THE REQUEST
Reproduce the listing word for word, beginning with its first line and stopping after the line that contains "title Observation [29, 0, 1518, 119]".

>>>>>

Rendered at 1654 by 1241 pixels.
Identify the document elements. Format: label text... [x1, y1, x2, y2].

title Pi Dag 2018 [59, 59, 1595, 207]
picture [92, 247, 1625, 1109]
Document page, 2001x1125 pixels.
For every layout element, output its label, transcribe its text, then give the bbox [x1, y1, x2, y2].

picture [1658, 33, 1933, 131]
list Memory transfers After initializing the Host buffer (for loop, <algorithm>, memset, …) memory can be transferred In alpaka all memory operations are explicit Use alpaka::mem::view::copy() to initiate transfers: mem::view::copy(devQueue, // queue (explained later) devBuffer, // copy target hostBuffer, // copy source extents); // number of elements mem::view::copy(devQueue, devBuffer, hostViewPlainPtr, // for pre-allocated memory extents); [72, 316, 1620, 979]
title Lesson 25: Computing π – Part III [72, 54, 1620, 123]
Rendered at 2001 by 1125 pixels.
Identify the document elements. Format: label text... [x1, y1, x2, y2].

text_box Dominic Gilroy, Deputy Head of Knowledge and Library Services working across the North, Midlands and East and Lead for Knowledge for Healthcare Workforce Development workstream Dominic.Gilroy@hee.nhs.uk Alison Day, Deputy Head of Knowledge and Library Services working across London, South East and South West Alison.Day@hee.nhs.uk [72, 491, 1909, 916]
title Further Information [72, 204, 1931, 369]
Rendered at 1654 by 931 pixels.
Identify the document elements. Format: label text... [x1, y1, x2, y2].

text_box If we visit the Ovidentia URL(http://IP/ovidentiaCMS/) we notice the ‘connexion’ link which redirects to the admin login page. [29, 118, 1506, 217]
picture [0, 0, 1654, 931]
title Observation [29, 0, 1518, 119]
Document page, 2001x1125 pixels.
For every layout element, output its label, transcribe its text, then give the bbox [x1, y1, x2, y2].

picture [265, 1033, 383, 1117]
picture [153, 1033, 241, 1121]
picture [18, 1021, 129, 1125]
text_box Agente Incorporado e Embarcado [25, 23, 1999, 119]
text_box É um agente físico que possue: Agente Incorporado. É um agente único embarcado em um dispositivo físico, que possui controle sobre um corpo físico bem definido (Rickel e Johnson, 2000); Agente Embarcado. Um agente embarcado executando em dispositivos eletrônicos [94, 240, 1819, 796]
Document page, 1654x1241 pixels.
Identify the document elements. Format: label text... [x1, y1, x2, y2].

<<<<<

TASK RESULT
Rendered at 1654 by 1241 pixels.
Identify the document elements. Format: label text... [x1, y1, x2, y2].

title Pi Dag 2018 [59, 59, 1595, 207]
picture [92, 247, 1625, 1109]
Document page, 2001x1125 pixels.
For every layout element, output its label, transcribe its text, then give the bbox [x1, y1, x2, y2].

picture [1658, 33, 1933, 131]
list Memory transfers After initializing the Host buffer (for loop, <algorithm>, memset, …) memory can be transferred In alpaka all memory operations are explicit Use alpaka::mem::view::copy() to initiate transfers: mem::view::copy(devQueue, // queue (explained later) devBuffer, // copy target hostBuffer, // copy source extents); // number of elements mem::view::copy(devQueue, devBuffer, hostViewPlainPtr, // for pre-allocated memory extents); [72, 316, 1620, 979]
title Lesson 25: Computing π – Part III [72, 54, 1620, 123]
Rendered at 2001 by 1125 pixels.
Identify the document elements. Format: label text... [x1, y1, x2, y2].

text_box Dominic Gilroy, Deputy Head of Knowledge and Library Services working across the North, Midlands and East and Lead for Knowledge for Healthcare Workforce Development workstream Dominic.Gilroy@hee.nhs.uk Alison Day, Deputy Head of Knowledge and Library Services working across London, South East and South West Alison.Day@hee.nhs.uk [72, 491, 1909, 916]
title Further Information [72, 204, 1931, 369]
Rendered at 1654 by 931 pixels.
Identify the document elements. Format: label text... [x1, y1, x2, y2].

text_box If we visit the Ovidentia URL(http://IP/ovidentiaCMS/) we notice the ‘connexion’ link which redirects to the admin login page. [29, 118, 1506, 217]
picture [0, 0, 1654, 931]
title Observation [29, 0, 1518, 119]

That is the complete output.